• _EXCERPTED RECORDS_
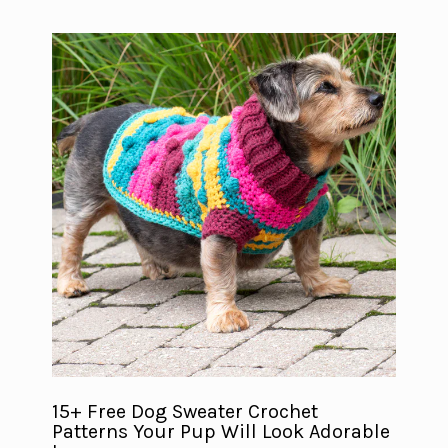
15+ Free Dog Sweater Crochet
Patterns Your Pup Will Look Adorable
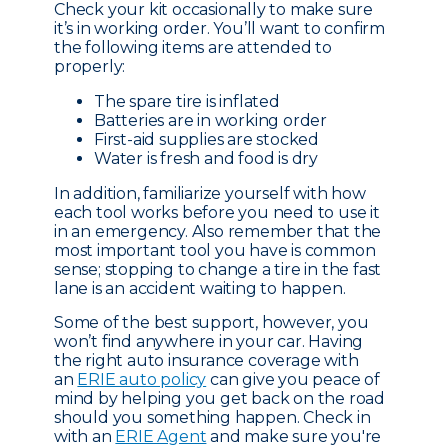
Check your kit occasionally to make sure
it’s in working order. You’ll want to confirm
the following items are attended to
properly:
The spare tire is inflated
Batteries are in working order
First-aid supplies are stocked
Water is fresh and food is dry
In addition, familiarize yourself with how
each tool works before you need to use it
in an emergency. Also remember that the
most important tool you have is common
sense; stopping to change a tire in the fast
lane is an accident waiting to happen.
Some of the best support, however, you
won’t find anywhere in your car. Having
the right auto insurance coverage with
an
ERIE auto policy
can give you peace of
mind by helping you get back on the road
should you something happen. Check in
with an
ERIE Agent
and make sure you're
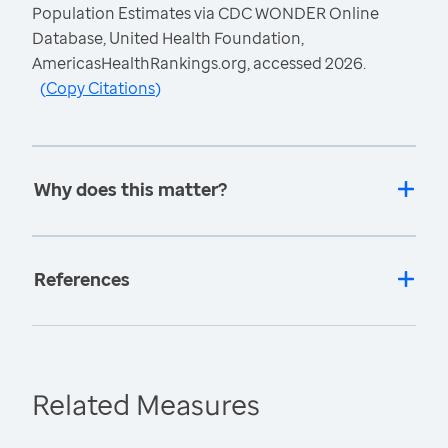
Population Estimates via CDC WONDER Online
Database, United Health Foundation,
AmericasHealthRankings.org, accessed 2026.
(
Copy Citations
)
Why does this matter?
References
Related Measures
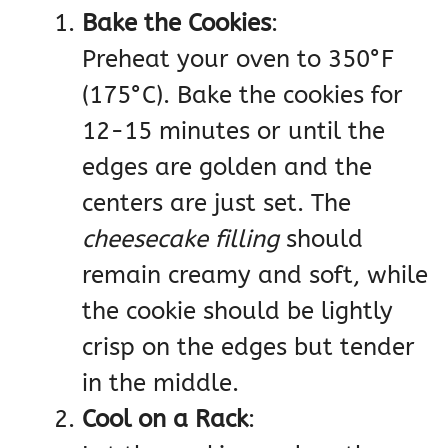
Bake the Cookies
:
Preheat your oven to 350°F
(175°C). Bake the cookies for
12-15 minutes or until the
edges are golden and the
centers are just set. The
cheesecake filling
should
remain creamy and soft, while
the cookie should be lightly
crisp on the edges but tender
in the middle.
Cool on a Rack
:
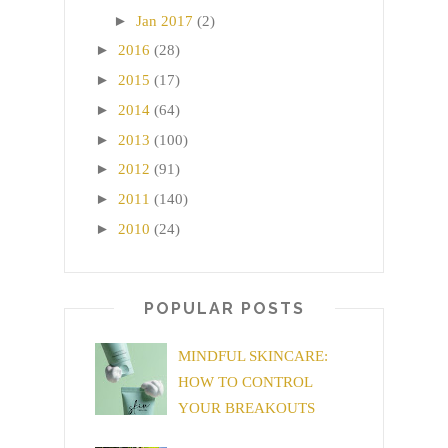
►
Jan 2017
(2)
►
2016
(28)
►
2015
(17)
►
2014
(64)
►
2013
(100)
►
2012
(91)
►
2011
(140)
►
2010
(24)
POPULAR POSTS
MINDFUL SKINCARE:
HOW TO CONTROL
YOUR BREAKOUTS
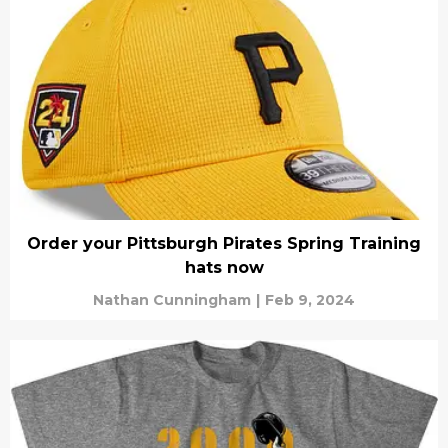
Order your Pittsburgh Pirates Spring Training
hats now
Nathan Cunningham
|
Feb 9, 2024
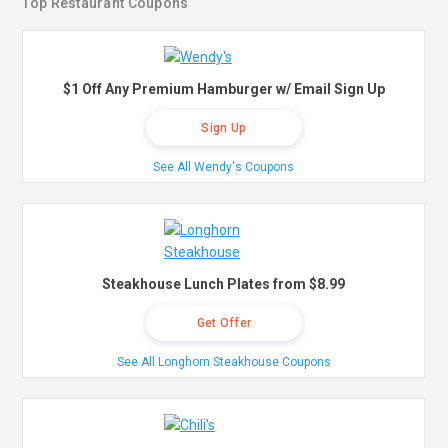
Top Restaurant Coupons
$1 Off Any Premium Hamburger w/ Email Sign Up
Sign Up
See All Wendy's Coupons
Steakhouse Lunch Plates from $8.99
Get Offer
See All Longhorn Steakhouse Coupons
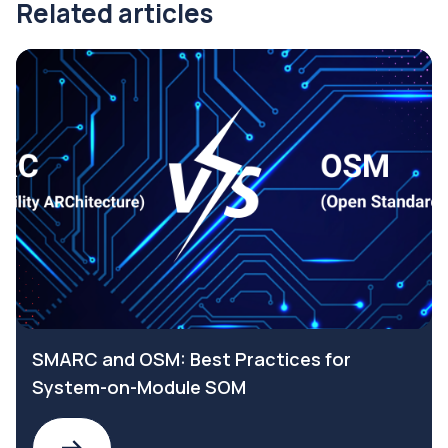
Related articles
SMARC and OSM: Best Practices for
System-on-Module SOM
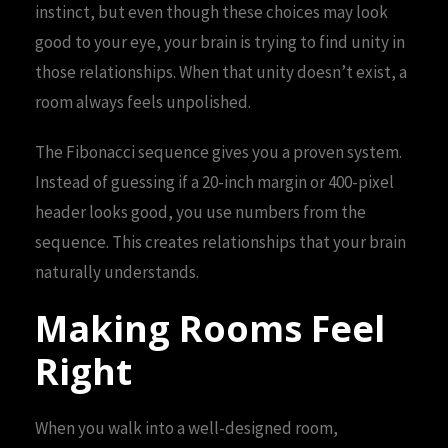
instinct, but even though these choices may look
good to your eye, your brain is trying to find unity in
those relationships. When that unity doesn’t exist, a
room always feels unpolished.
The Fibonacci sequence gives you a proven system.
Instead of guessing if a 20-inch margin or 400-pixel
header looks good, you use numbers from the
sequence. This creates relationships that your brain
naturally understands.
Making Rooms Feel
Right
When you walk into a well-designed room,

• _DIRECTIONS FOR THIS TASK_
The answer is one number: how many lines of the material above contain "good".

• _EXERCISE RESULT_
2